**DIRECTIONS**:
[A] In the brain tumor awareness article, how old was the writer's daughter when she was diagnosed?
[B] Transcribe the brain tumor awareness article from "She was married" up to and including "tumor research funding.".
[C] Pick up the brain tumor awareness article after its last sentence and continue writing it.

May 4, 2018

Go gray in May for brain tumor awareness by Julie Brown

Many of us have seen the pink ribbons for breast cancer awareness. Before 2016 I was not aware of the gray ribbon in support of brain tumor but my daughter’s brain tumor diagnosis in 2010 when she was 27 years old changed all of that. 
She was married and raising two young boys while working in our family business. Two years ago we learned about the Race for Hope in Washington D.C. She and I participated in this event along with her husband and their boys in 2016 and 2017. The race is sponsored by the National Brain Tumor Society and ABC2 (Accelerate Brain Cancer Cure). We were surrounded by brain tumor survivors, friends and families. During our time in Washington D.C. we also participated in Head to the Hill; visiting Capitol Hill advocating support for increased brain tumor research funding.  

Six years after our daughter’s diagnosis and five years after completing treatment, we thought we were in the clear. In November of 2017 her MRI showed a change. Since then our time has been full of tests, second opinions and educating ourselves. The lack of better treatments is discouraging.

**EXTRACTED ENTRIES**:

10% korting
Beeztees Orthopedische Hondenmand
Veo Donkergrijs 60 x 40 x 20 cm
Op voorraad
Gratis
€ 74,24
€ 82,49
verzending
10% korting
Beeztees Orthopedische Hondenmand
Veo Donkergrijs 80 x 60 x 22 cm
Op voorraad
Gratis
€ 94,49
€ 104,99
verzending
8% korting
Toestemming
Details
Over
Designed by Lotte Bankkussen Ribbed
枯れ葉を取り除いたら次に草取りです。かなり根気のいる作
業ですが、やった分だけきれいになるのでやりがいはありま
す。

* * *

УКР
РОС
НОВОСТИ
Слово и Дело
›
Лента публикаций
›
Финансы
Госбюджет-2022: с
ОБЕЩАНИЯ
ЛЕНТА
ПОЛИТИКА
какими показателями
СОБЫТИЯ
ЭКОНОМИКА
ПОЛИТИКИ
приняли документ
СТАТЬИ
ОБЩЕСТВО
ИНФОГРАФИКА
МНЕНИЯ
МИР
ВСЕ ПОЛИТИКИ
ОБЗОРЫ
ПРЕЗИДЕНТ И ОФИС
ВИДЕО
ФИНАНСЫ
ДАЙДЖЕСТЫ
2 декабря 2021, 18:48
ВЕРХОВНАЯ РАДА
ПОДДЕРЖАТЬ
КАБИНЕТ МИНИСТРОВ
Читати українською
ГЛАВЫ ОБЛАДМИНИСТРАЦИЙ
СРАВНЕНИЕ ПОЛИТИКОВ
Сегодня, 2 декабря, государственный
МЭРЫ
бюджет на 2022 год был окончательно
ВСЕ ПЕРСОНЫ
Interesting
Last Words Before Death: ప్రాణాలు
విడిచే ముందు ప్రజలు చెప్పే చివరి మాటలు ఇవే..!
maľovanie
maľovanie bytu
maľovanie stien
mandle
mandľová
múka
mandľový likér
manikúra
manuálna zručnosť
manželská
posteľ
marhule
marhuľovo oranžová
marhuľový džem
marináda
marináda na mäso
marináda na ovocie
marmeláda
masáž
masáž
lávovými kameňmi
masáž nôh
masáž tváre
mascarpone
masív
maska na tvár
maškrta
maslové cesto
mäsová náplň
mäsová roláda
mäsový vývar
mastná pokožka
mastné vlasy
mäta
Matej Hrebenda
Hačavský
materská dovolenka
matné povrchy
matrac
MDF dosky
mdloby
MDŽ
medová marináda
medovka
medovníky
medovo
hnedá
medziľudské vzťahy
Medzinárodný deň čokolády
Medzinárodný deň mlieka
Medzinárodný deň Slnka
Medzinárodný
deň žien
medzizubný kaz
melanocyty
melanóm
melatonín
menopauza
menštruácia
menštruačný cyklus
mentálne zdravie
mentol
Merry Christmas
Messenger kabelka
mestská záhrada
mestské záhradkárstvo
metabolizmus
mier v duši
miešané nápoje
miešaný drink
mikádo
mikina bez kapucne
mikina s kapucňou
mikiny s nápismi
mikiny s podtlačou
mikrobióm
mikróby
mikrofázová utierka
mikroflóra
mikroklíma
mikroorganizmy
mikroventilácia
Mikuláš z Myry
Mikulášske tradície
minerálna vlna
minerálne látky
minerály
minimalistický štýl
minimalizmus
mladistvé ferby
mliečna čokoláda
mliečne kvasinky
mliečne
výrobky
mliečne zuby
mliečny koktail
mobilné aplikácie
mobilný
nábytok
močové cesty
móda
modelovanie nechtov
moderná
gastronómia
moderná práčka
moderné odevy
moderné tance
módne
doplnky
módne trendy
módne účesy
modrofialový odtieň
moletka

**REPLIES**:
[A] She was 27 years old.

[B]
She was married and raising two young boys while working in our family business. Two years ago we learned about the Race for Hope in Washington D.C. She and I participated in this event along with her husband and their boys in 2016 and 2017. The race is sponsored by the National Brain Tumor Society and ABC2 (Accelerate Brain Cancer Cure). We were surrounded by brain tumor survivors, friends and families. During our time in Washington D.C. we also participated in Head to the Hill; visiting Capitol Hill advocating support for increased brain tumor research funding.

[C]
According to the National Brain Tumor Society website (

* 700,000 people in the U.S. are living with a brain tumor
* Over 79,000 more will be diagnosed this year
* There are over 130 different types of brain tumors
* 80 percent of brain tumors are benign
* 20 percent of brain tumors are malignant

The month of May has been assigned the slogan “Go Gray in May” along with the gray ribbon to bring greater awareness about brain tumors. Anytime you see the gray ribbon, know that patients, families and friends are affected not just in the month of May but all year through.  Let’s spread the awareness and find a cure.